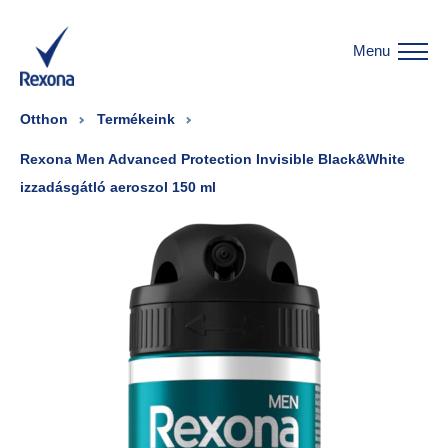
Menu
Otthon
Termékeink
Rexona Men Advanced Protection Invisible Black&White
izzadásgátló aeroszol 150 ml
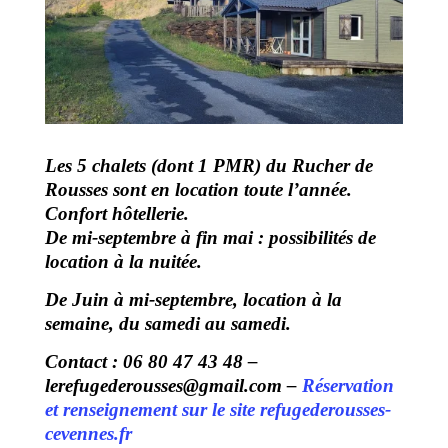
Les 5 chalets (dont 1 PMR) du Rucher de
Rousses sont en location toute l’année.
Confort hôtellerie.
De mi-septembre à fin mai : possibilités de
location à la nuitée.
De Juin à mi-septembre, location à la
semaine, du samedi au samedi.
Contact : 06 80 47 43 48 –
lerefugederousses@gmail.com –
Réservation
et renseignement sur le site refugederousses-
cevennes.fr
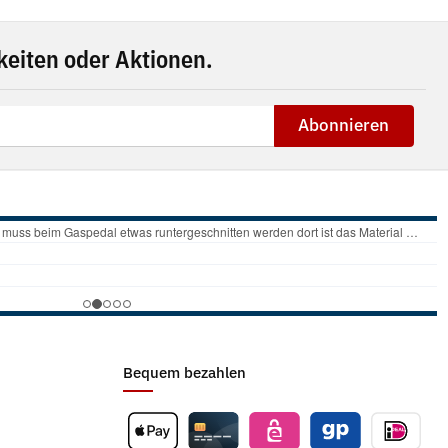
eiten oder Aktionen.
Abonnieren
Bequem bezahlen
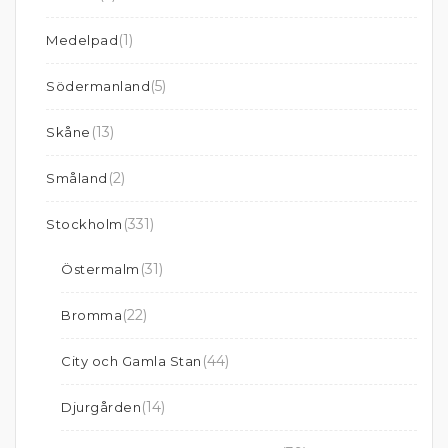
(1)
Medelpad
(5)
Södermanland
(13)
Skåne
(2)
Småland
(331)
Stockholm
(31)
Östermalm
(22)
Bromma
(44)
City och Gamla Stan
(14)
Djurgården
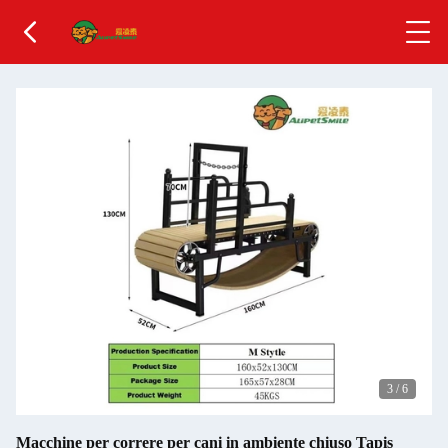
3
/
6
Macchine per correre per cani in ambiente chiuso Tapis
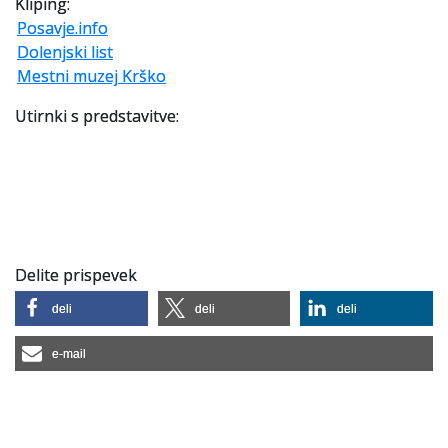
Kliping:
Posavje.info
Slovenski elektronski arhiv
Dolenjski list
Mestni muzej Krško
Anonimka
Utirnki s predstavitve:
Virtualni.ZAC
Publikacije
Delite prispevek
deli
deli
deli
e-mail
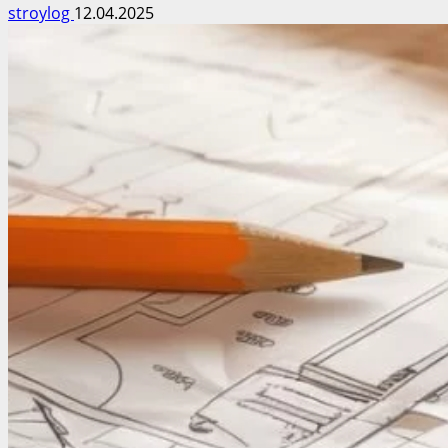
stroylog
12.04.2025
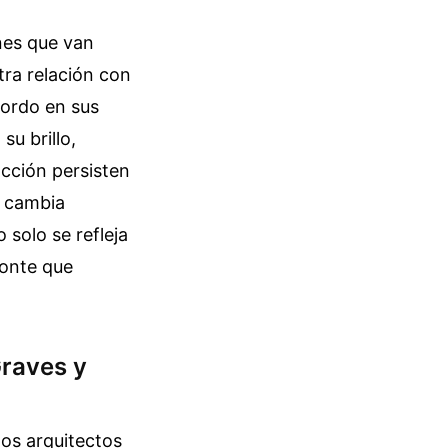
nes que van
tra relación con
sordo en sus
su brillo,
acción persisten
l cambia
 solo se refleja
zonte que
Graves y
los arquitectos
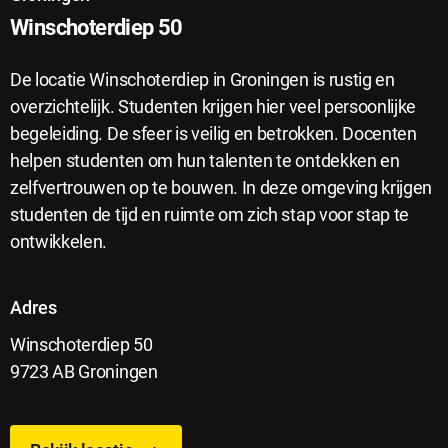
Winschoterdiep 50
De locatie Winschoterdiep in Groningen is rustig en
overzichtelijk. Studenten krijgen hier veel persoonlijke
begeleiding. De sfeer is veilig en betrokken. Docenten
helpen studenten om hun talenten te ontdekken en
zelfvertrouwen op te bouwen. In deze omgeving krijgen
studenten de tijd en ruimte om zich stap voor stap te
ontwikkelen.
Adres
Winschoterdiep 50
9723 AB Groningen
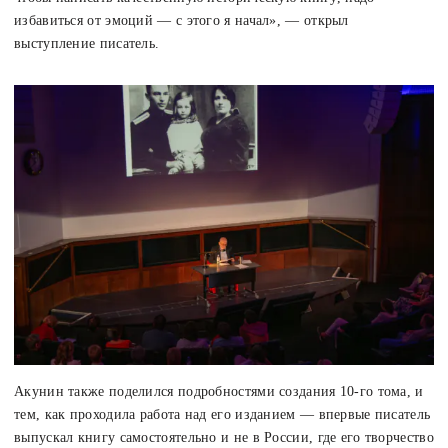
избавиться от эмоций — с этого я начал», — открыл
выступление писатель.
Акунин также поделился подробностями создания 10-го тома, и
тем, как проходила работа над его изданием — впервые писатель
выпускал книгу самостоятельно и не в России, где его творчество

...

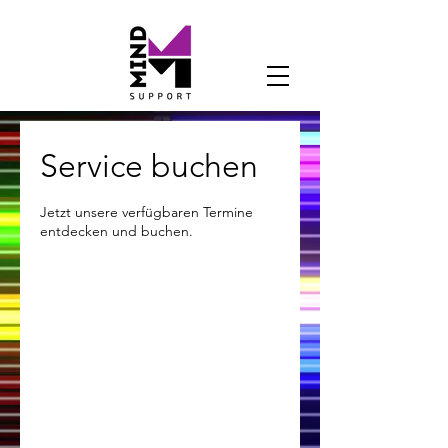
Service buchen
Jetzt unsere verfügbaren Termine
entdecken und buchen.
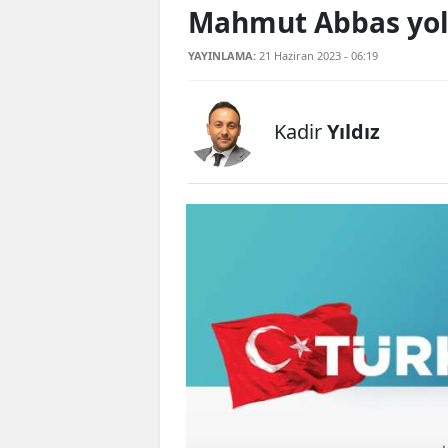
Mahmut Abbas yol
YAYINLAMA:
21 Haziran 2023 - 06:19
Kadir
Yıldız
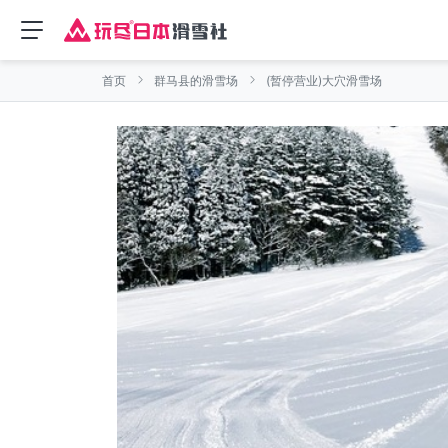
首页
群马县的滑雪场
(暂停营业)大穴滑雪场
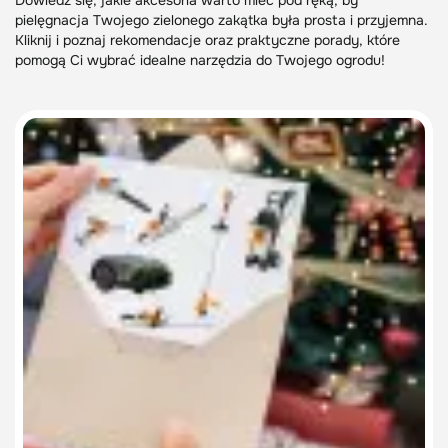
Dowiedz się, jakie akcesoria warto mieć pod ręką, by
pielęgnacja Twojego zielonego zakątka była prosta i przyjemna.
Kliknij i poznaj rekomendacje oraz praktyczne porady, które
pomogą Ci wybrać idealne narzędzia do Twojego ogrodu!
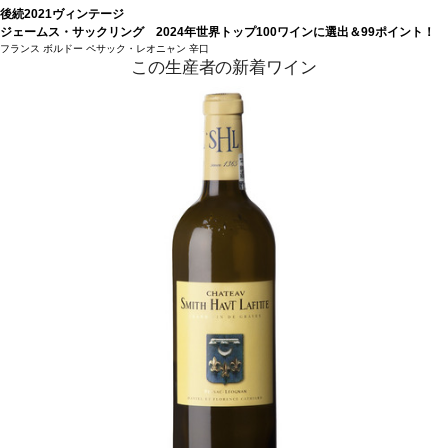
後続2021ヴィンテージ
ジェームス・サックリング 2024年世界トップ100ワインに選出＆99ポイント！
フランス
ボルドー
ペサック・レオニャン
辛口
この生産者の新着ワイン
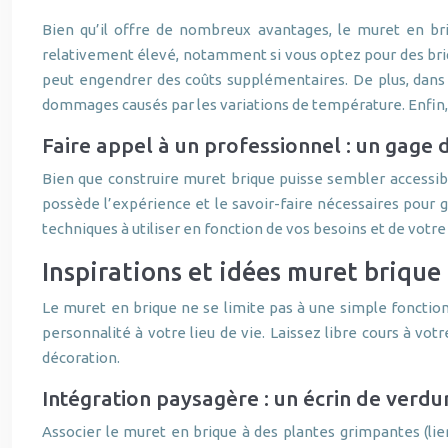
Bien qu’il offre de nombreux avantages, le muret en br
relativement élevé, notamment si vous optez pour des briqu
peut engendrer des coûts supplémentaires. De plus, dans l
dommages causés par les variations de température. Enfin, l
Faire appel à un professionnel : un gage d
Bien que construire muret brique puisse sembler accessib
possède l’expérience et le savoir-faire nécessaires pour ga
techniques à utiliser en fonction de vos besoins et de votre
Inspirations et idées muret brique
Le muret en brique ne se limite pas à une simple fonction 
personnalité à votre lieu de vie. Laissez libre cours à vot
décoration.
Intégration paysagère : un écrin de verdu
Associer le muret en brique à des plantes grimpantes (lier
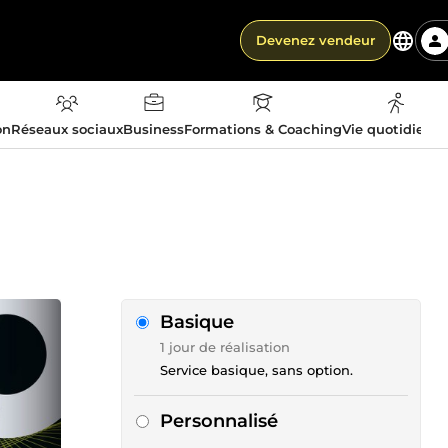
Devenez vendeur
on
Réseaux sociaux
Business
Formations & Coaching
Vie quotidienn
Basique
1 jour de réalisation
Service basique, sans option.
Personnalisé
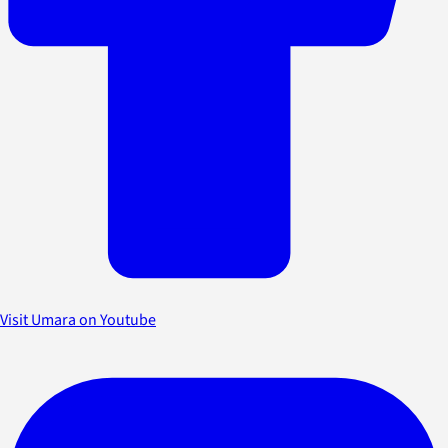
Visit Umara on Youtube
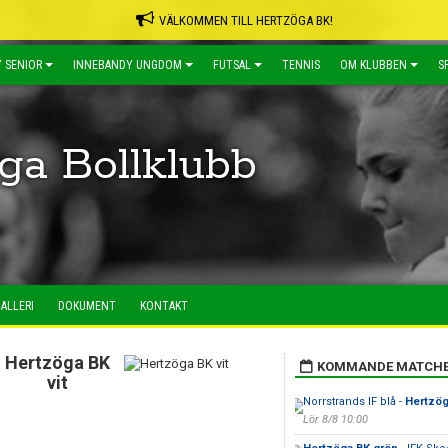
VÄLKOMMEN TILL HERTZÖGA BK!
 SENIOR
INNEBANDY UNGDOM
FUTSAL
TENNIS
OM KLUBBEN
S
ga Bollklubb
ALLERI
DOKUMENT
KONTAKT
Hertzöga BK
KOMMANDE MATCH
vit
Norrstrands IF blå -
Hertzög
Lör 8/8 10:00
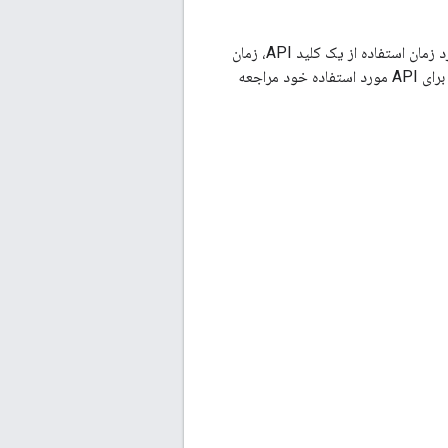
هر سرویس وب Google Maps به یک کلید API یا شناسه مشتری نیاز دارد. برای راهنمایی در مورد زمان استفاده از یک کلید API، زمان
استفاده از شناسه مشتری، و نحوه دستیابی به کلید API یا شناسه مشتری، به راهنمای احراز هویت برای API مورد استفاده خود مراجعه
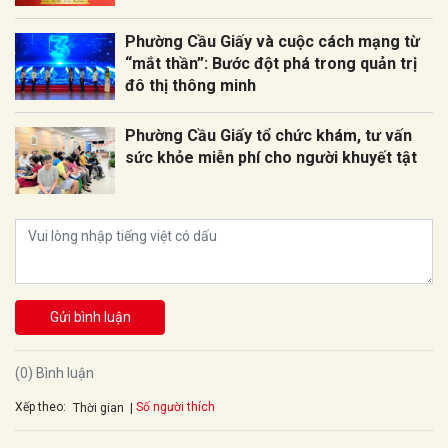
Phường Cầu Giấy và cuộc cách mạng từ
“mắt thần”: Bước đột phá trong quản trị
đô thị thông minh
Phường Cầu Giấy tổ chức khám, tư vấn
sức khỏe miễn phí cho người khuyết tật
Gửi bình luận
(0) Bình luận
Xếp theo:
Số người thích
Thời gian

Work to complete
Report each line of the data that contains the word "Service".

Solution for this problem
Service buchen
Service basique, sans option.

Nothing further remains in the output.